The migration story is one of Cursor's strongest selling points. Because it is a VS Code fork, every extension, keybinding, theme, and workspace setting transfers over without friction. Developers report completing the switch in under ten minutes. This is not a tool that asks you to abandon your muscle memory. It is one that builds on top of it. For teams already invested in the VS Code ecosystem, the switching cost is effectively zero — which is exactly why adoption has been so rapid across the industry.
The standout feature is Composer — Cursor's multi-file AI editing engine. Unlike traditional inline completions that operate on a single file, Composer reasons about relationships between files. Ask it to add authentication to your application, and it will modify your routes, create middleware, update your database schema, and adjust your frontend components in a single operation. The diff-based workflow gives you full control: every change is presented as a reviewable diff that you can accept, reject, or modify before it touches your codebase. This prompt-review-commit rhythm feels natural and is what separates Cursor from simpler autocomplete tools.

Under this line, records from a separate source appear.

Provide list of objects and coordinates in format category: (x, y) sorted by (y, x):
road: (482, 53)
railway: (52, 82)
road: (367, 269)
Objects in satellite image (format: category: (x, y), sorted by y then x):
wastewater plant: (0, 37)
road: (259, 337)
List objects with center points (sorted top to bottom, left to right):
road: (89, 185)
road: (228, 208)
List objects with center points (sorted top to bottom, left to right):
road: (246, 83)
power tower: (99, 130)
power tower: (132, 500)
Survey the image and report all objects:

Tab completion in Cursor deserves special mention. The proprietary model powering it achieves significantly higher acceptance rates than competing solutions. The cursor-jump feature — which predicts where you will edit next and positions your cursor there — is uncanny in its accuracy. After using Cursor's tab completions for a week, many developers report that going back to standard GitHub Copilot completions feels noticeably slower. The predictions are contextually aware, drawing on your entire project rather than just the current file.

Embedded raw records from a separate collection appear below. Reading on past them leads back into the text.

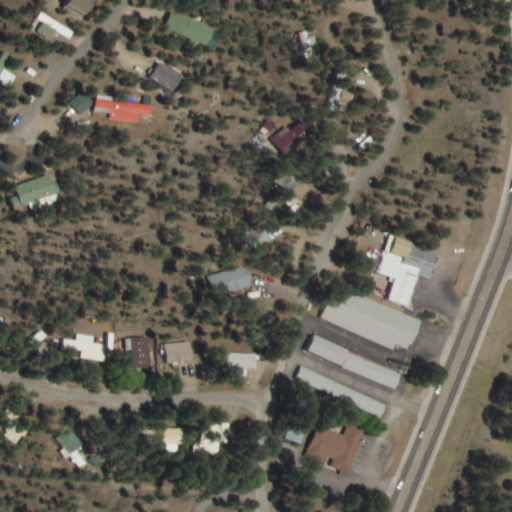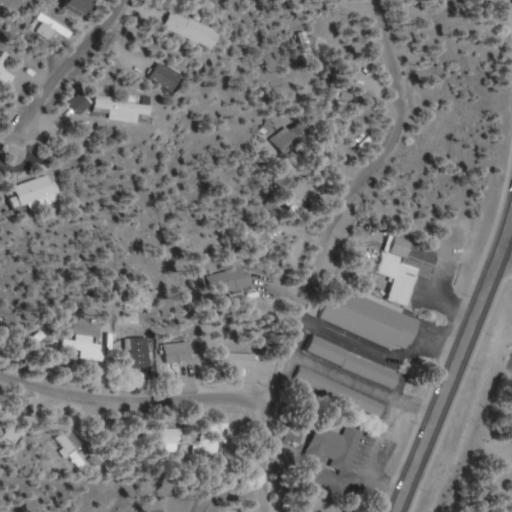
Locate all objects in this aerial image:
building: (57, 27)
building: (189, 28)
building: (306, 40)
building: (4, 61)
road: (67, 69)
building: (165, 76)
building: (344, 101)
building: (82, 103)
building: (122, 107)
building: (298, 135)
building: (287, 182)
building: (40, 190)
road: (351, 196)
building: (409, 267)
building: (236, 281)
building: (374, 319)
building: (90, 350)
building: (180, 352)
building: (243, 361)
building: (357, 363)
road: (452, 367)
building: (343, 392)
road: (132, 400)
building: (298, 431)
building: (170, 436)
building: (215, 437)
building: (337, 447)
building: (76, 450)
road: (263, 455)
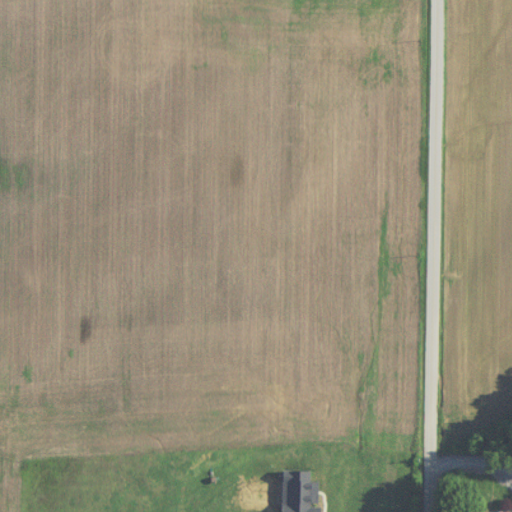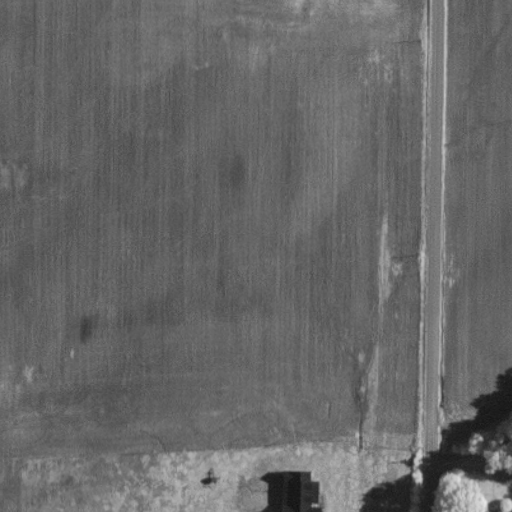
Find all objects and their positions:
road: (433, 255)
road: (471, 465)
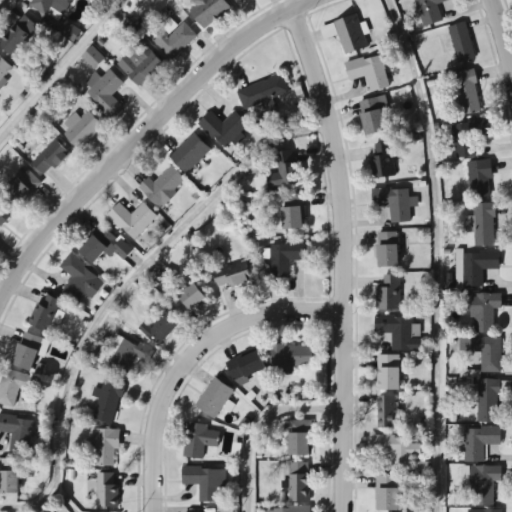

Background agents represent Cursor's most forward-looking feature. You can launch AI coding tasks that run autonomously while you continue working on other files — essentially having a junior developer working in parallel on delegated tasks. Combined with BugBot for automated bug detection and the ability to spawn specialized subagents for testing, documentation, or refactoring, Cursor is pushing toward a future where the developer's role shifts from writing every line to reviewing and directing AI-generated work.

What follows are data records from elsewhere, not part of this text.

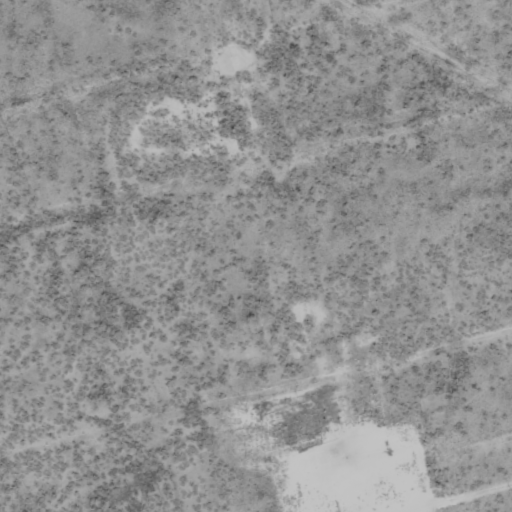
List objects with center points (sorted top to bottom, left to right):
road: (34, 9)
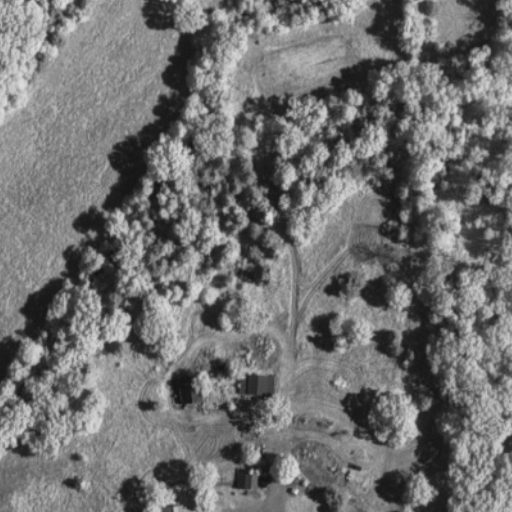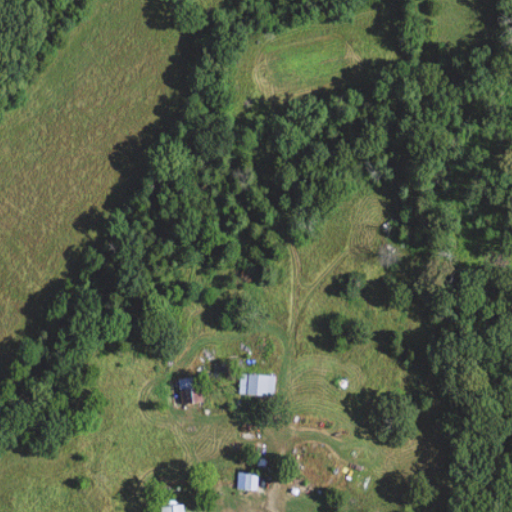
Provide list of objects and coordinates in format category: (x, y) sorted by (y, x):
building: (252, 385)
building: (188, 393)
building: (246, 482)
road: (266, 504)
building: (167, 508)
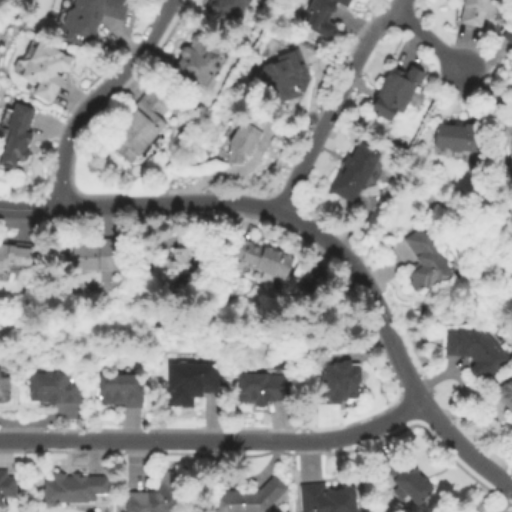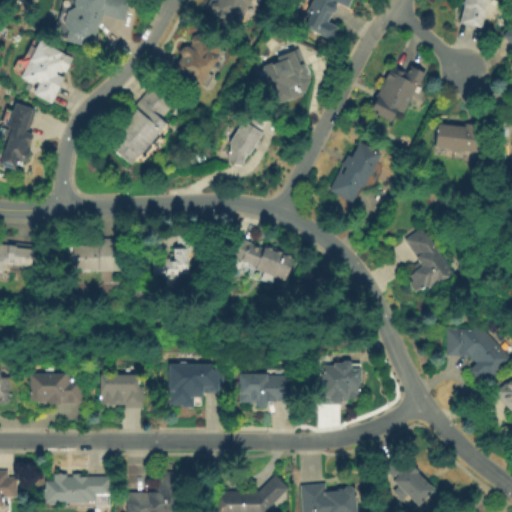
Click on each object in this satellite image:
building: (227, 8)
building: (226, 9)
building: (470, 12)
building: (473, 12)
building: (319, 16)
building: (323, 16)
building: (87, 18)
building: (92, 18)
building: (507, 34)
building: (508, 35)
road: (426, 40)
building: (201, 58)
building: (194, 61)
building: (43, 70)
building: (45, 70)
building: (281, 78)
building: (286, 78)
building: (393, 91)
building: (395, 91)
road: (95, 97)
road: (334, 103)
building: (140, 126)
building: (132, 133)
building: (246, 135)
building: (17, 137)
building: (453, 137)
building: (458, 137)
building: (240, 143)
building: (354, 171)
building: (351, 172)
road: (30, 211)
building: (16, 254)
building: (90, 255)
building: (97, 256)
road: (340, 256)
building: (261, 257)
building: (176, 258)
building: (256, 259)
building: (422, 261)
building: (426, 262)
building: (168, 264)
building: (474, 349)
building: (476, 349)
building: (336, 381)
building: (192, 382)
building: (189, 383)
building: (337, 383)
building: (3, 388)
building: (50, 388)
building: (259, 388)
building: (264, 388)
building: (5, 389)
building: (55, 389)
building: (117, 389)
building: (121, 390)
building: (505, 393)
building: (505, 393)
road: (215, 442)
building: (407, 481)
building: (411, 483)
building: (6, 485)
building: (6, 486)
building: (72, 487)
building: (75, 489)
building: (152, 496)
building: (157, 497)
building: (250, 497)
building: (248, 498)
building: (323, 498)
building: (327, 498)
road: (487, 499)
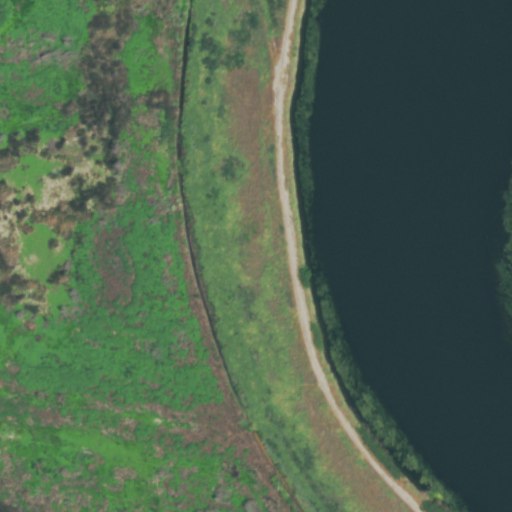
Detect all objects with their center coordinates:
river: (435, 169)
crop: (149, 266)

The inline editing workflow via Cmd+K is where most developers spend their time. Highlight a block of code, describe what you want changed, and Cursor shows you the diff. Converting callback patterns to async/await, adding error handling, extracting functions, translating between frameworks — these are all single-prompt operations. For frontend development with React, CSS, and modern JavaScript frameworks, the experience is exceptional. Backend development with languages like Java and Spring Boot is competent but not as polished, where specialized IDEs like IntelliJ still hold an edge in deep ecosystem understanding.